The 2016 German Masters (officially the 2016 918.com German Masters) was a professional ranking snooker tournament that took place between 3–7 February 2016 at the Tempodrom in Berlin, Germany. It was the fifth ranking event of the 2015/2016 season.

The defending champion Mark Selby lost 3–5 against Stephen Maguire in the last 16.

Martin Gould won the first ranking title of his professional career, defeating Luca Brecel 9–5 in the final. German referee Maike Kesseler officiated at her first ranking final.

Request A>
Answer these questions using the German Masters text:
(i) At which venue was the tournament held?
(ii) Who defeated defending champion Mark Selby in the last 16?
(iii) Who refereed the final?
Request B>
Write out the passage of the German Masters text between "The 2016 German" and "the 2015/2016 season.", inclusive, reproducing every word and punctuation mark precisely.
Rely only on the German Masters text.

Data listing>
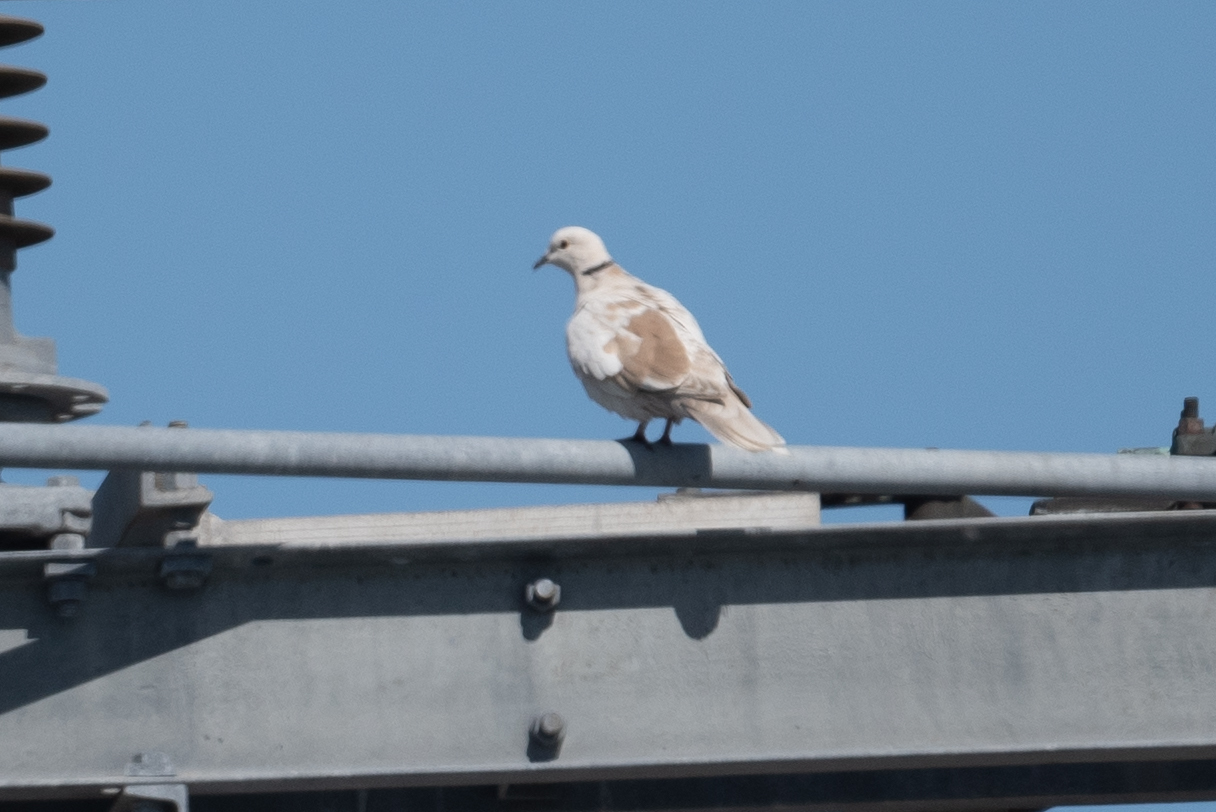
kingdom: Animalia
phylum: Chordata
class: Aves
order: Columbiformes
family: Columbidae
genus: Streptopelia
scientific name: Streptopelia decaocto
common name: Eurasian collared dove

==

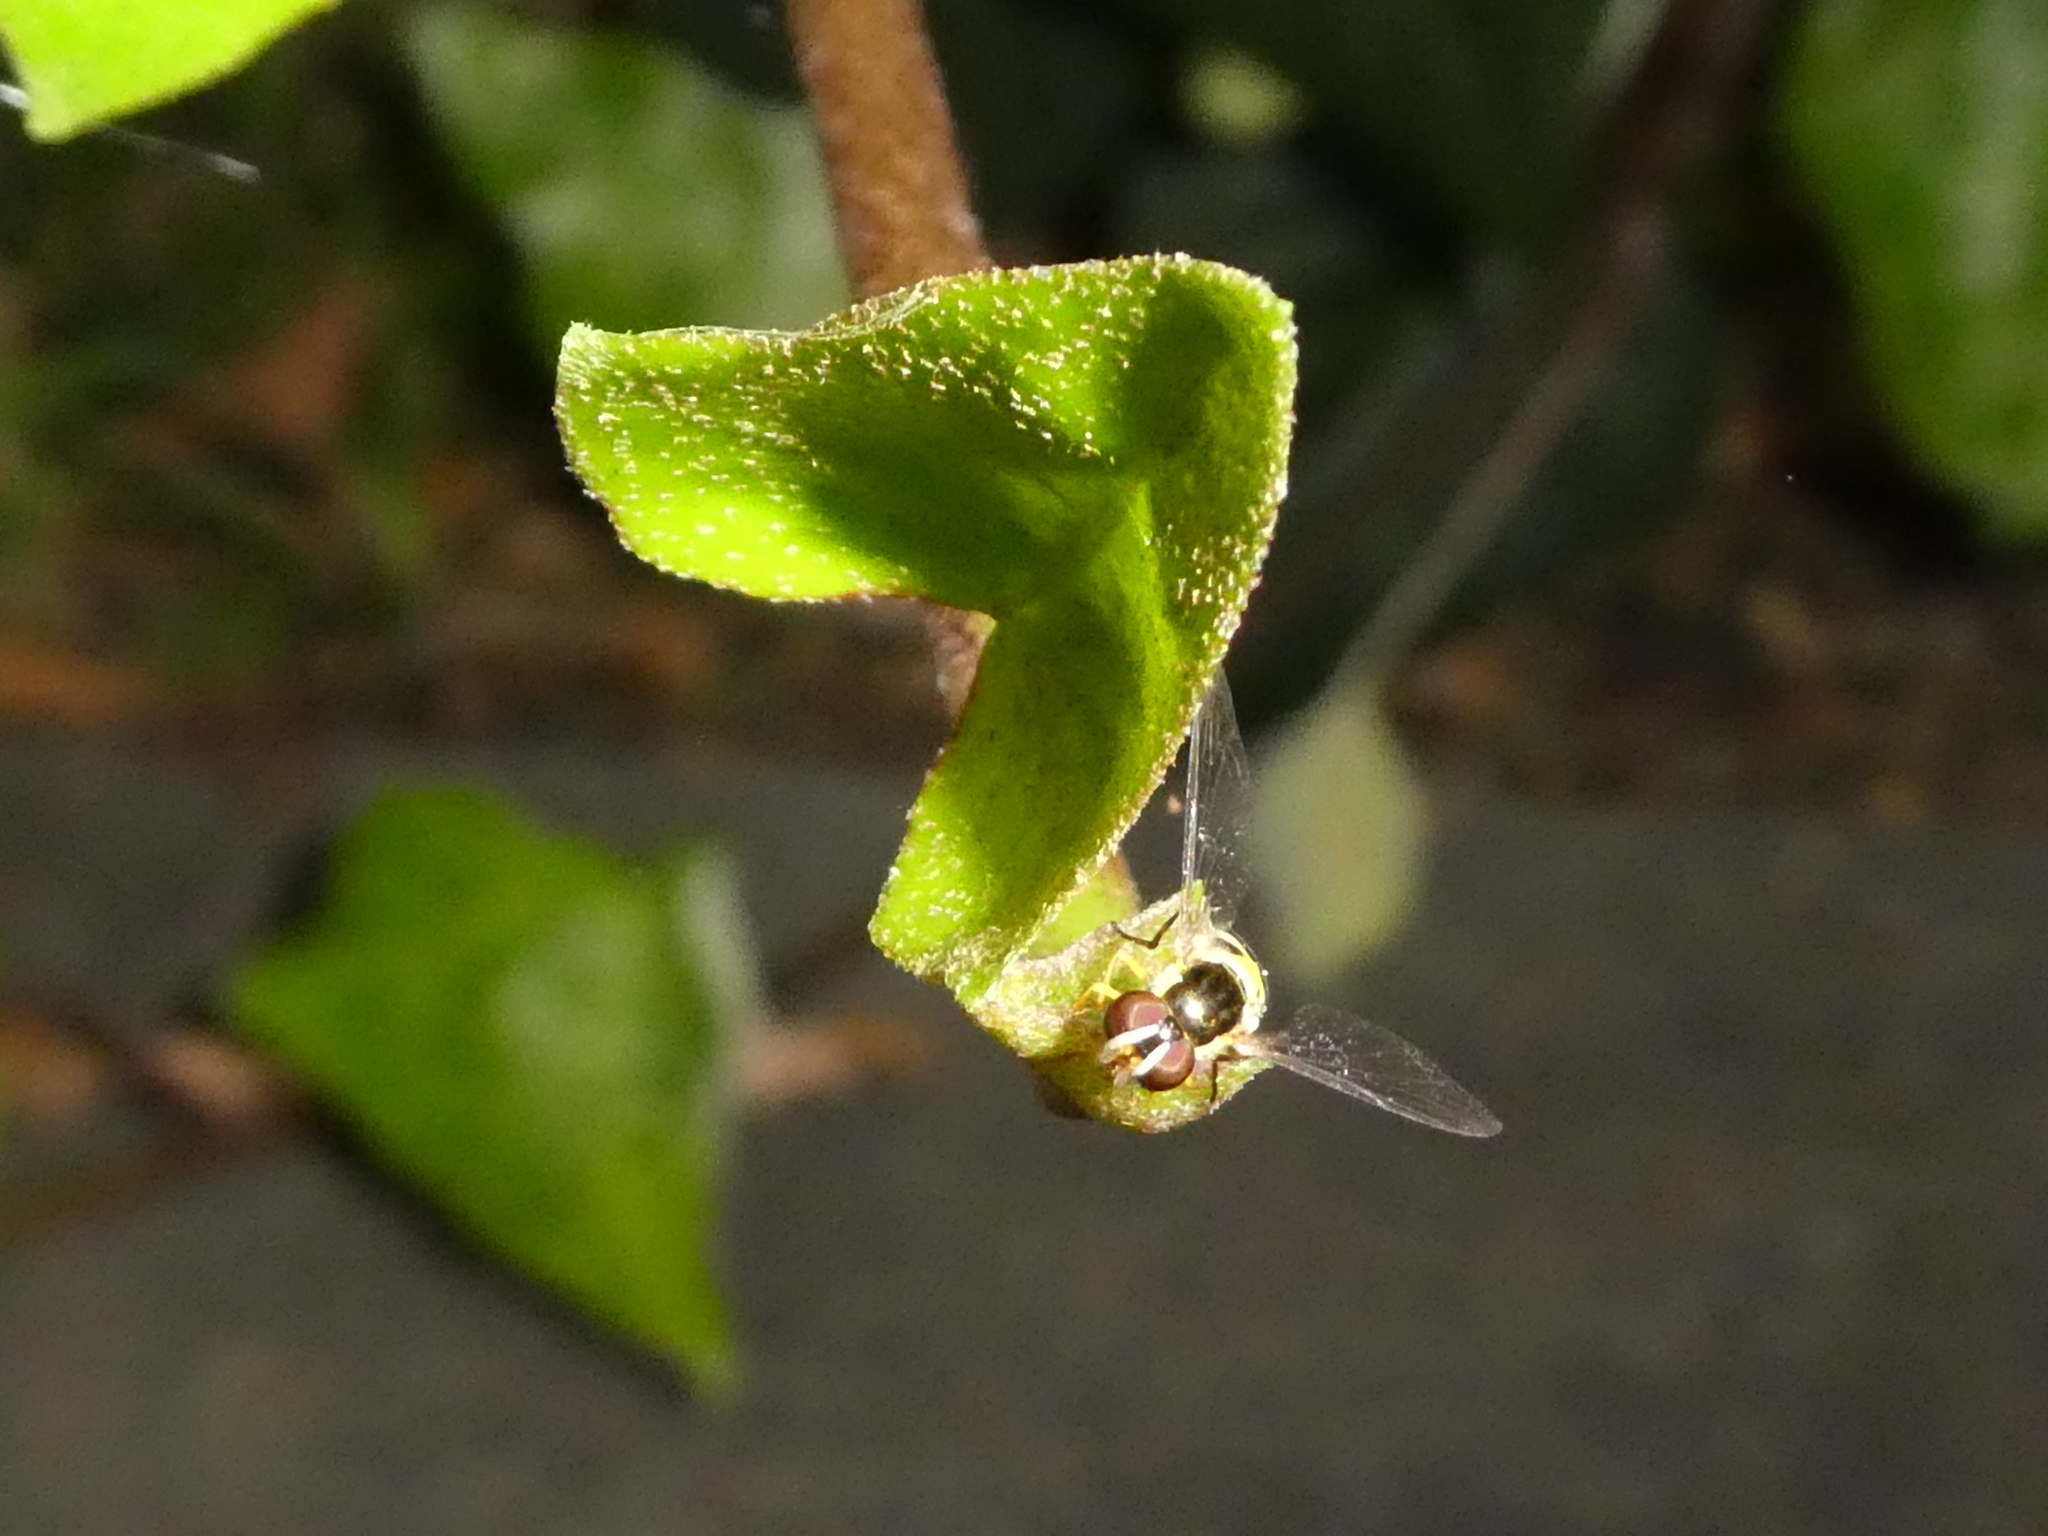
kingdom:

Result A>
(i) The Tempodrom in Berlin, Germany
(ii) Stephen Maguire
(iii) Maike Kesseler

Result B>
The 2016 German Masters (officially the 2016 918.com German Masters) was a professional ranking snooker tournament that took place between 3–7 February 2016 at the Tempodrom in Berlin, Germany. It was the fifth ranking event of the 2015/2016 season.